Les déplacements sont hélas très laborieux. Non seulement il n’y a pas de mode libre (mouvement fluide classique), mais en plus le « Shadow Step » (comprendre téléportation, ou clignement, comme dans un Dishonored ou The Assembly) est peu maniable, lourd à utiliser. La distance parcourable en une fois est de plus très limitée, si bien que même pour traverser une petite pièce, vous devrez vous y reprendre à deux ou trois fois.

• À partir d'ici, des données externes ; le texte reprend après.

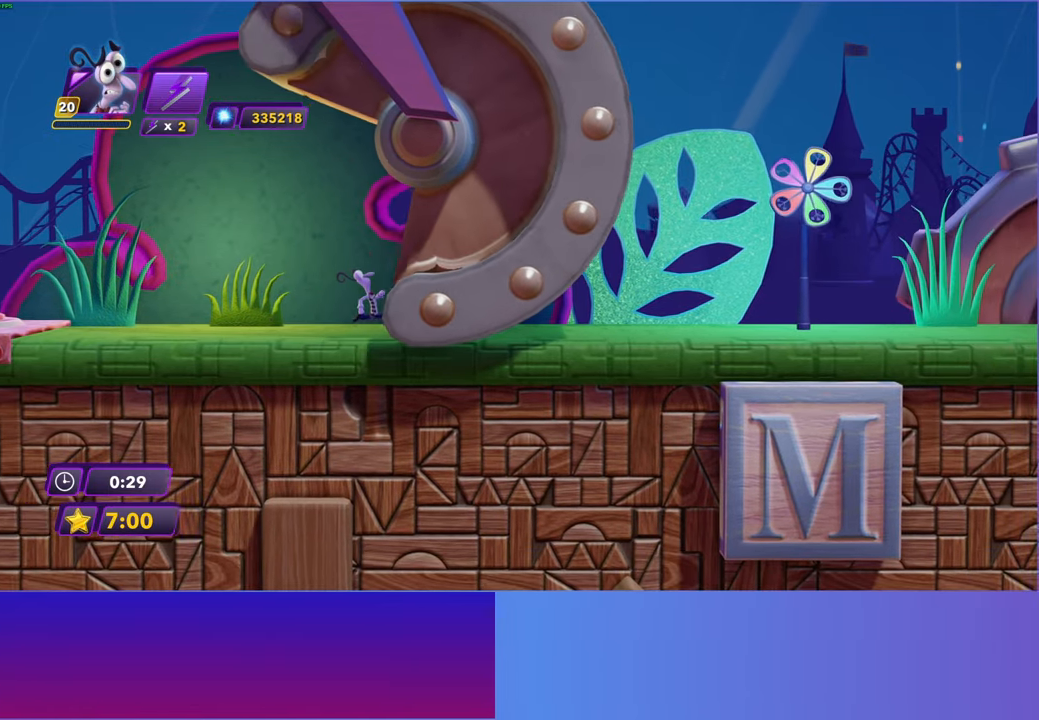
{"buttons": ["B"], "left_stick": "right", "right_stick": "center", "events": [[283, "B", "down"], [367, "B", "up"], [483, "B", "down"]]}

Alors certes, on ne ressentira pas de nausée avec ce système de déplacements, mais l’exploration se trouve plombée par ce choix, surtout qu’il n’y a aucun paramétrage possible, contrairement à une majorité de titres PSVR actuels. Et pour reprendre l’exemple de The Assembly, la téléportation, plus pratique et intuitive, vous orientait automatiquement vers les points d’intérêts. Ici vous devrez manœuvrer plusieurs fois pour arriver à vos fins. Vous devrez jouer comme ça, et pas autrement, pas le choix ; et c’est regrettable… Le gameplay partait pourtant avec de bonnes idées : L2 correspond à la main gauche, R2 à la main droite. Il faut laisser appuyer les deux lorsque l’on veut assembler deux objets…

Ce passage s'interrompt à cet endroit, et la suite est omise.